Green Leafy Vegetables

Adding veggies in your plate every mealtime is an excellent way of ensuring your body gets plenty of nutrients, including antioxidants, every day.

Some of the best green leafy vegetables you should have in your daily diet are:

  • Kale

The most well-known superfood, kale is rich in vitamins A, K, and B vitamins, calcium, copper, and potassium.

In terms of antioxidants, kale contains vitamin C, beta carotene, flavonoids, polyphenols, kaempferol, and quercetin. These substances have anti-aging, anti-inflammatory, anti-viral, and anti-cancer, heart-protecting effects.

  • Spinach

Spinach contains high amounts of vitamins A, C, K1, calcium, folic acid, and iron. It is also rich in fiber.

Additionally, this veggie is an excellent source of lutein and zeaxanthin. These are two antioxidants that can help protect your eyes from UV light and combat damage that free radicals can cause over time. It is also rich in beta carotene.

  • Collard greens

This type of green leafy vegetable is rich in protein, calcium, and fiber.

Moreover, collard greens contain ALA. Aside from its anti-inflammatory and cancer-fighting effects, this antioxidant can offer various health benefits to patients with type 2 diabetes. I have severe back pain, which is though not regular. On some days, I can’t stand it and have no other way out than to take a painkiller tablet. My doctor gave me Tramadol for soothing pain sensations. It works within an hour and keeps me out of pain for quite a while. Still, I limit its use to a minimum because I’m really afraid of becoming an addict. This substance helps lower glucose levels, increase insulin sensitivity, and prevent damage caused by oxidative stress.


  • This fruit is one of the top superfoods around. It is an incredible source of vitamins C, B5, B6, and K. It is also rich in healthy fats, fiber, folate, and potassium.
  • By adding avocado to your daily diet, you can maintain a healthy weight, lower blood sugar spikes, and reduce cholesterol and triglyceride levels.
  • Avocados also contain antioxidants that help improve and maintain eye health.
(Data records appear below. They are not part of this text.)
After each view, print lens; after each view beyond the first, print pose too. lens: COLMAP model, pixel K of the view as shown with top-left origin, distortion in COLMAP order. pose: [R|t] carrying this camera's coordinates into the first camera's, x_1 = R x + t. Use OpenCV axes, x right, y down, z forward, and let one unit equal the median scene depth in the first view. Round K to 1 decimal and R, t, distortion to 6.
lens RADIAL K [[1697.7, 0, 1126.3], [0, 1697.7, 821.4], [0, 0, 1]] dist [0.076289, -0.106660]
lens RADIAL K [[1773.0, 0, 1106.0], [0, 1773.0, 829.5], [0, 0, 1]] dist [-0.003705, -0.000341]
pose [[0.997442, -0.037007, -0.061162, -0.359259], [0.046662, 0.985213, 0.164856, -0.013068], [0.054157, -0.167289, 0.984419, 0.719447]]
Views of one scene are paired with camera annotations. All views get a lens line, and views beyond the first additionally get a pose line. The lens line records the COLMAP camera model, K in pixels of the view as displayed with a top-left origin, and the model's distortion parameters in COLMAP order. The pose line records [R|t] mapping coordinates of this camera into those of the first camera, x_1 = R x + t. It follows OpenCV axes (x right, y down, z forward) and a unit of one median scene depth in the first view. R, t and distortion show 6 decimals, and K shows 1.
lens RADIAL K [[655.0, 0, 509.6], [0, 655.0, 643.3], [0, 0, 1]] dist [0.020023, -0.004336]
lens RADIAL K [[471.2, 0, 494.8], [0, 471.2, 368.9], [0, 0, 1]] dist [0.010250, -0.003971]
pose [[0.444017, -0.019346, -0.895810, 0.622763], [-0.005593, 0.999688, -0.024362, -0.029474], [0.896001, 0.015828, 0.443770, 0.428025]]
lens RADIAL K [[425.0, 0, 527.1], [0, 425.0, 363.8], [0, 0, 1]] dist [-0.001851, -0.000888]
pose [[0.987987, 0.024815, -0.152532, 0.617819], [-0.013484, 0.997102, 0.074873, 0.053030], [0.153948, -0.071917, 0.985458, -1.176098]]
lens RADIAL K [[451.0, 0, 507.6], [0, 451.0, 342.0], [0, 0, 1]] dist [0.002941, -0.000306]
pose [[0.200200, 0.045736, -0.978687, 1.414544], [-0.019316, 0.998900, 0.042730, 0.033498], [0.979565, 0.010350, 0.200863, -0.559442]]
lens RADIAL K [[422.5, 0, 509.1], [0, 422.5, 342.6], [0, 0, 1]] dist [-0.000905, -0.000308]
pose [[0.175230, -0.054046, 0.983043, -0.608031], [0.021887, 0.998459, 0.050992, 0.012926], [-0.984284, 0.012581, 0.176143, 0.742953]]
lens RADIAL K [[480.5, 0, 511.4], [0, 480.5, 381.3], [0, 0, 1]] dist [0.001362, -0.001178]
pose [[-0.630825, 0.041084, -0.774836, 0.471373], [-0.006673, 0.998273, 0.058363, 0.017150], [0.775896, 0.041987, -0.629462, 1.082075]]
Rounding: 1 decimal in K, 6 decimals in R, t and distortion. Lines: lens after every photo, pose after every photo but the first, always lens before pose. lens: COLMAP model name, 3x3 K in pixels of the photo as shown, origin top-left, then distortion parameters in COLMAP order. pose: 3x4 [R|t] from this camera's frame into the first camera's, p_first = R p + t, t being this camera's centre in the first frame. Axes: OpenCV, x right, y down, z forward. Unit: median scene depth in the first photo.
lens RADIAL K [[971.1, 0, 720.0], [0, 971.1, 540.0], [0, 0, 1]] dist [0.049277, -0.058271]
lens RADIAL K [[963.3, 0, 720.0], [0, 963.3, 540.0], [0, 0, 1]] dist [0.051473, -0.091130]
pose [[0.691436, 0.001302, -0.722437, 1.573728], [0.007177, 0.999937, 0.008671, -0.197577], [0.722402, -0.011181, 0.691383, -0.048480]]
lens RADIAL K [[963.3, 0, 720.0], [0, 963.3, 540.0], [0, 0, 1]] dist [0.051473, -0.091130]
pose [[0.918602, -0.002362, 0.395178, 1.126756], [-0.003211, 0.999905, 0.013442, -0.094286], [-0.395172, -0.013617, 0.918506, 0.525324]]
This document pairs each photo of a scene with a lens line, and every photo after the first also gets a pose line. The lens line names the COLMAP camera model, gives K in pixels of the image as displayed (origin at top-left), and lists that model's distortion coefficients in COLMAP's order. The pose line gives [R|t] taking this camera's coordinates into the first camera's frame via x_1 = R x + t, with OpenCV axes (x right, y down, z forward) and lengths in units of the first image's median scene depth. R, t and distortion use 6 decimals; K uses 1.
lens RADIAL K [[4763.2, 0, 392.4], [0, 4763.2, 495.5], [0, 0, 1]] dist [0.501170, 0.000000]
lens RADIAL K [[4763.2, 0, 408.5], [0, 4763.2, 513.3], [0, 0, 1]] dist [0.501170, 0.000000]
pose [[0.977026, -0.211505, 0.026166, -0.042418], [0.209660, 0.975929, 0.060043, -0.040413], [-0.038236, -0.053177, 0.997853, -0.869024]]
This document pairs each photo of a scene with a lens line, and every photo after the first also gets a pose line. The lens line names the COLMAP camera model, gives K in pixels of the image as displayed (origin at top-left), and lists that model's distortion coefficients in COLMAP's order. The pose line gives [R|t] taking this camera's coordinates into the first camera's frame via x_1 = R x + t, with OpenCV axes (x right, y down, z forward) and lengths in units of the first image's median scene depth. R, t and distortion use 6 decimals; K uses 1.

These include lutein and zeaxanthin; substances can lower the risk of cataracts and macular degeneration.
  • Additionally, avocados are rich in vitamin E, another vital antioxidant. It protects your skin from damage and aging caused by free radicals brought about by UV exposure.

Dark Chocolate

  • Finally, for dessert, you can munch on dark chocolate – one of thebest keto sweets you can indulge in daily.
  • Dark chocolates are excellent sources of flavonoids. These are antioxidants that protect your brain from inflammation and oxidation. As a result, they support memory, learning, and cognitive function.
  • Dark chocolates, in particular, are rich in fisetin and resveratrol. These two types of antioxidants have anti-aging and anti-inflammatory properties. They can also help protect against stroke, Alzheimer’s and Huntington’s diseases, and depression.
  • To get the health benefits of dark chocolate, eat only one to two ounces or 30 to 60 grams per day.
  • By loading your plate with the superfoods above, you will experience all the health benefits antioxidants can give to your body.

About the Author:

Dave Asprey is the creator of the widely popular Bulletproof Coffee, host of the #1 health podcast, Bulletproof Radio, and author of the New York Times bestselling book, “The Bulletproof Diet.” Through his work, the Silicon Valley investor and technology entrepreneur provides information, techniques and keys to taking control of and improving your biochemistry, your body and your mind so they work in unison, helping you execute at levels far beyond what you’d expect, without burning out, getting sick, or allowing stress to control your decisions.